If you take a stroll along Rue Férou in Paris, you will see
the poem Le Bateau Ivre (The Drunken
Boat) by the French poet Arthur Rimbaud (1854 – 1891) painted on a wall. The location is quite significant; it is close to the location
where Rimbaud at the tender age of seventeen recited it first.
Comme je
descendais des Fleuves impassibles,
Je ne me sentis plus guidé par les haleurs :
Des Peaux-Rouges criards les avaient pris pour cibles,
Les ayant cloués nus aux poteaux de couleurs.

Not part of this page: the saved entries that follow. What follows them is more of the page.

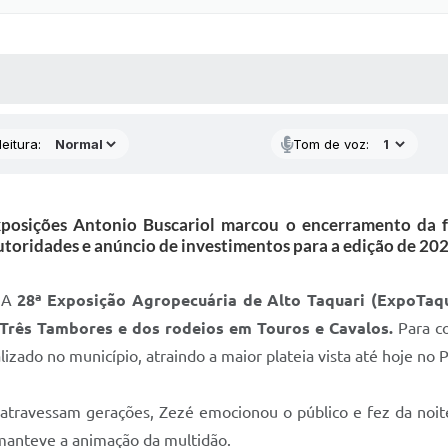
 MÍDIAS
RECEBA NOTÍCIAS
eitura:
Tom de voz:
xposições Antonio Buscariol marcou o encerramento da
utoridades e anúncio de investimentos para a edição de 202
. A
28ª Exposição Agropecuária de Alto Taquari (ExpoTaqu
Três Tambores e dos rodeios em Touros e Cavalos.
Para co
lizado no município, atraindo a maior plateia vista até hoje no
 atravessam gerações, Zezé emocionou o público e fez da noi
manteve a animação da multidão.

Je ne me sentis plus guidé par les haleurs :
Des Peaux-Rouges criards les avaient pris pour cibles,
Les ayant cloués nus aux poteaux de couleurs.
(When I was drifting along the calm Rivers,
I no longer felt guided by the bargemen:
The gaudy Redskins used then as targets,
And nailed them naked to the colorful totem pole)
It is the first mural poem outside of the Netherlands. The
project “Poems on Walls” started in the university town of Leiden way back in
1992 with a poem of the Russian poetess Marina Tsvetajeva. It was the first of many poets written by
i.e. Shakespeare, Lodeizen, Verlaine, Rilke, Yeats, Achterberg, Nijhoff, Claus,
Szymborska, and Lucebert. The project ended in 2005 with the poem De Profundis by Garcia Lorca.
The Paris mural poem was painted by Jan Willem Bruins and
unveiled on June, 14 as part of the annual Marché de la Poésie, where all
French editors of poetry meet. The
30e Marché de La Poésie de St-Sulpice took place 14-17 June 2012.
If you want to read the full 100-lines poem (hand painted by
Jan Willem Bruins) go to Rue Férou a small street that runs between the Place
Saint Sulpice and Jardin de Luxembourg in the 6th Arrondissement de Paris.